Wie es aktuell Tausende von Hauseigentümern im ganzen Land tun, kann auch das Land selbst auf seinen Gebäuden Dachflächen für Solar- und oder Photovoltaikanlagen nutzen und so Kosten für Strom und Wärme sparen.

Der Grundgedanke beider Anträge ist überzeugend und richtig. Wir dürfen dabei allerdings die Haushaltslage des Landes - Solar- und Photovoltaikanlagen kosten zunächst einmal viel Geld und bringen erst über Jahre finanzielle Vorteile - und den großenteils sanierungsbedürftigen Zustand der Landesgebäude nicht vergessen. Die GMSH schätzt allein die Kosten für die energetische Sanierung der Landesliegenschaften auf über 1 Milliarde €. Insoweit habe ich auch Sympathie für das finanzielle Argument des Antrags von CDU und FDP.

Die finanziellen Probleme können aber vermieden werden, wenn auch Dachflächen zur Gewinnung von Solarstrom verpachtet werden oder wenn entsprechende Maßnahmen im Rahmen eines umfassenden Sanierungs- und Energiekonzepts erfolgen. Das Energiemanagement der GMSH bietet bereits eine gute Grundlage, sodass die Kosten für Wärme und Strom in Höhe von etwa 28 Millionen € im Jahr 2009 schrittweise gesenkt werden können.

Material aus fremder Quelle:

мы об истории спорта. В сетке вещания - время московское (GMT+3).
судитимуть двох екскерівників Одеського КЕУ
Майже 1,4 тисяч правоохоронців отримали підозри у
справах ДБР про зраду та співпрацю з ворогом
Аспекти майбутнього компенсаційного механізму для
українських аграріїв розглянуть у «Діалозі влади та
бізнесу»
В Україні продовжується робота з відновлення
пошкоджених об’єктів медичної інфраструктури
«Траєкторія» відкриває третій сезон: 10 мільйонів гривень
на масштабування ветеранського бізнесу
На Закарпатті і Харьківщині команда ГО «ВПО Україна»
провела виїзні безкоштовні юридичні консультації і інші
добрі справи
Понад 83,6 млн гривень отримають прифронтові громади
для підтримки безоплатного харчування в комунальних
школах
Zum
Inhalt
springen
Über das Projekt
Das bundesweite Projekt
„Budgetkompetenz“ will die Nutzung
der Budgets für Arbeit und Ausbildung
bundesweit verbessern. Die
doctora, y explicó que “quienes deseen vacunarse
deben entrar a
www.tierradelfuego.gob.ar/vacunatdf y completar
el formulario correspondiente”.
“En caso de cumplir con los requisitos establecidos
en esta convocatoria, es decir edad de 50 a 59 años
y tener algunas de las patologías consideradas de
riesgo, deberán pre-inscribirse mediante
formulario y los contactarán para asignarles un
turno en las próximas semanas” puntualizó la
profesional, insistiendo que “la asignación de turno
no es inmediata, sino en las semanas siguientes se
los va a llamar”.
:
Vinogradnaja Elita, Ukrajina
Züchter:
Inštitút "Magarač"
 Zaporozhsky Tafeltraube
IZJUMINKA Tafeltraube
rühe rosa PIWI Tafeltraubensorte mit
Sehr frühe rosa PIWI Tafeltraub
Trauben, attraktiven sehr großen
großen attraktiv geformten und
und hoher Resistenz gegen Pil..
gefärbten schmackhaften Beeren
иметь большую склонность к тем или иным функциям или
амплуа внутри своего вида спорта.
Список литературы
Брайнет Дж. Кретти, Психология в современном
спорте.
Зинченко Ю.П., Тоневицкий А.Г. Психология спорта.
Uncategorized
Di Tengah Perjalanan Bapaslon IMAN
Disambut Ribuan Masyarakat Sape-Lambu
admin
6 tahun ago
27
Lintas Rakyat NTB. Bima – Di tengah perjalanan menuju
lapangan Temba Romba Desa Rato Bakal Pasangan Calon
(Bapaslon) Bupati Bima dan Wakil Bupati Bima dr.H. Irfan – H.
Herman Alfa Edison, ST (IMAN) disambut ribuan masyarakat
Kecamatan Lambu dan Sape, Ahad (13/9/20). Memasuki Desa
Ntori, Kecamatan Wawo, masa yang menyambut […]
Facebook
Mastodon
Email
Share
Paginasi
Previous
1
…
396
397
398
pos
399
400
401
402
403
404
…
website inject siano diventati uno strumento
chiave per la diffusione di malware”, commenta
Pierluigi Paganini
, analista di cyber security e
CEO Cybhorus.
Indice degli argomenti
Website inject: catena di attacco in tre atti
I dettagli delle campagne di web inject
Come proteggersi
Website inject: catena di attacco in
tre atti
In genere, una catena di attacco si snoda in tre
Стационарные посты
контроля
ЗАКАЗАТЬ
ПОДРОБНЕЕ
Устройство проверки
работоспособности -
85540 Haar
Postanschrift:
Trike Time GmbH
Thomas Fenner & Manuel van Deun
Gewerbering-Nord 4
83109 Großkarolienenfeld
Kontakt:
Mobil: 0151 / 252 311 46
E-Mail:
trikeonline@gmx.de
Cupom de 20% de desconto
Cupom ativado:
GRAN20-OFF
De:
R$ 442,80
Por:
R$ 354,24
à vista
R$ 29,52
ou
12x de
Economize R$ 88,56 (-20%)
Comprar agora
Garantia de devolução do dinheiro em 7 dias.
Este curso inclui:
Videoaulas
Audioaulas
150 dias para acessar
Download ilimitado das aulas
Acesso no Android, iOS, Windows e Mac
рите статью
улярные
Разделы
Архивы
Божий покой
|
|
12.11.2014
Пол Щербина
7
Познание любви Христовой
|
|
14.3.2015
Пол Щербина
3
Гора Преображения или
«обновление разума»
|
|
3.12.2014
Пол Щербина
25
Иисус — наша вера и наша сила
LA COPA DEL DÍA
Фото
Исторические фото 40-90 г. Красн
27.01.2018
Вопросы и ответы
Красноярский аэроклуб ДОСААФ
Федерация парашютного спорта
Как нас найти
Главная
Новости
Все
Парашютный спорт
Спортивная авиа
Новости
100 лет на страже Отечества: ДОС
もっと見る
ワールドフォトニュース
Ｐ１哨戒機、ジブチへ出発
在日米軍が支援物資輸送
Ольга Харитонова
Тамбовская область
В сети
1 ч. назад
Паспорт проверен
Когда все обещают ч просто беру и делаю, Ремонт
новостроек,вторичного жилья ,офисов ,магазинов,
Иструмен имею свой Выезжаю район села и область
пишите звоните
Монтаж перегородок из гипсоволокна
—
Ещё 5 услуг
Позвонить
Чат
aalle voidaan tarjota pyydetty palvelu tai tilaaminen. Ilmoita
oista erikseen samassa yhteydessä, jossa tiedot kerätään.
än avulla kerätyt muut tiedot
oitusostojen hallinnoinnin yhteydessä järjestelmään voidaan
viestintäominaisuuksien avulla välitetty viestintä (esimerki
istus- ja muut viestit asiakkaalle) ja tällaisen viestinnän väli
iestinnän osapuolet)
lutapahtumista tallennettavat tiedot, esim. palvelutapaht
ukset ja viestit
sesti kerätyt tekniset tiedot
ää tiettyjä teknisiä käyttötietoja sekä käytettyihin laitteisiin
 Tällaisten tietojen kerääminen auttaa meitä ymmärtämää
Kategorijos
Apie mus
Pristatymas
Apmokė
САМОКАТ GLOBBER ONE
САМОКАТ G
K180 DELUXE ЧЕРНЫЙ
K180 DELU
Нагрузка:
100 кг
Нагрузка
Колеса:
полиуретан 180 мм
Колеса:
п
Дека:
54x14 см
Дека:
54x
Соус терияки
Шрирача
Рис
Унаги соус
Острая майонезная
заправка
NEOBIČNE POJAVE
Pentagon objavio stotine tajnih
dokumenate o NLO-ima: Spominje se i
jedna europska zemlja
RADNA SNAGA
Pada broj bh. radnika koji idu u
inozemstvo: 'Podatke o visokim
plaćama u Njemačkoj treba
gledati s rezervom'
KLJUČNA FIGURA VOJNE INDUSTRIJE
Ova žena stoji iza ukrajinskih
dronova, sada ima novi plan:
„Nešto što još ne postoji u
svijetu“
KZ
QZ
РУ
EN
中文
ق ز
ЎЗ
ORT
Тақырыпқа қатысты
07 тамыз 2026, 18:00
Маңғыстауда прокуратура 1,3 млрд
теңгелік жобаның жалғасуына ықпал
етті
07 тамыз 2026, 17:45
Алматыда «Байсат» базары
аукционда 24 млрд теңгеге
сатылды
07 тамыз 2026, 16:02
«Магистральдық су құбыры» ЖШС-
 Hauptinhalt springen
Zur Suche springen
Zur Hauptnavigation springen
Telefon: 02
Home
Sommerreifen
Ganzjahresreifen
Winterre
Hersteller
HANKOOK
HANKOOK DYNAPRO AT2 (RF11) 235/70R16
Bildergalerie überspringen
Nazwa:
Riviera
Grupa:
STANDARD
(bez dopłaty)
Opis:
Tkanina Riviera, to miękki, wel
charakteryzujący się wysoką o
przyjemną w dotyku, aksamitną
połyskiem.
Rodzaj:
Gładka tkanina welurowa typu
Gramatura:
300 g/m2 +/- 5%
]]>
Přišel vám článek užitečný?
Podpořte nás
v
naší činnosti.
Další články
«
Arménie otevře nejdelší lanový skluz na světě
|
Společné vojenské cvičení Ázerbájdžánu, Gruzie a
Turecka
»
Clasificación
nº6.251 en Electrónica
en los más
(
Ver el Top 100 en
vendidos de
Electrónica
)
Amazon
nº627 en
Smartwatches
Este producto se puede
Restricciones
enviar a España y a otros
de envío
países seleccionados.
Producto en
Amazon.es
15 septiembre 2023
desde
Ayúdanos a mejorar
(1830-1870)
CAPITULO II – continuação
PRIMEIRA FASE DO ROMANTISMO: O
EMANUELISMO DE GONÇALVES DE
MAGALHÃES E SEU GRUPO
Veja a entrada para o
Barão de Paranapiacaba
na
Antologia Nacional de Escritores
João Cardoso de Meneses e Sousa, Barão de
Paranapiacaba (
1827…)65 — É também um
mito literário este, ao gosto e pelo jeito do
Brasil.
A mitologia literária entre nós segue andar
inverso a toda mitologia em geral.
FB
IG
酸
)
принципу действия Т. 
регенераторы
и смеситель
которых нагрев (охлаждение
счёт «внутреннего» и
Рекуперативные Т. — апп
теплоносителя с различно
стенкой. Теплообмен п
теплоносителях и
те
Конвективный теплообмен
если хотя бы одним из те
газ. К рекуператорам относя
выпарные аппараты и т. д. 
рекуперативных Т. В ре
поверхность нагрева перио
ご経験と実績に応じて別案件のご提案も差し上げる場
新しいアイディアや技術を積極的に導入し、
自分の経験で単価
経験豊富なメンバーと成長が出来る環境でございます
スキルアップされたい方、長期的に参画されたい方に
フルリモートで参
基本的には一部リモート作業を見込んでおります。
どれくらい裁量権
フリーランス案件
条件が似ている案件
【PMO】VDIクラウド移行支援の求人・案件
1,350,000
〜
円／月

Wichtige Maßnahmen sind daher das Aufzeigen investiver Energieeinsparpotenziale, investive Energiesparmaßnahmen in Koppelung mit der Instandhaltung und die Erarbeitung von Konzepten zur Energieeinsparung.

Wenn wir Energie möglichst einsparen, die dann erforderliche Energie effektiver einsetzen und dabei möglichst bald nur noch erneuerbare Energie einsetzen, dann folgen wir den Grundsätzen der Energiewende, die wir politisch einfordern.

(Beifall bei SPD, BÜNDNIS 90/DIE GRÜ- NEN und des Abgeordneten Ulrich Schippels [DIE LINKE])

Glaubwürdig für die Bürgerinnen und Bürger des Landes sind wir allerdings erst dann, wenn wir selbst diesen Weg entschlossen gehen. Das Land muss einen eigenen Beitrag zur Energiewende leisten. Das wollen wir mit dem vorliegenden Antrag erreichen. Deshalb bitte ich um Zustimmung zu dem Antrag der Oppositionsfraktionen.

Außerdem finde ich es schade, dass das Entgegenkommen des Kollegen Harms von den Regierungsfraktionen nicht angenommen wird. Wir sollten das im Ausschuss noch einmal beraten und einen gemeinsamen Antrag interfraktionell abstimmen. So könnten wir auch gemeinsam etwas durchsetzen. Ich dachte, dass wir uns in der Sache einig sind. Deshalb ist es schade, dass Anträge einfach abgelehnt werden. Aber auch daran haben wir uns gewöhnt. Wenn man so nervös ist, muss man das halt so machen.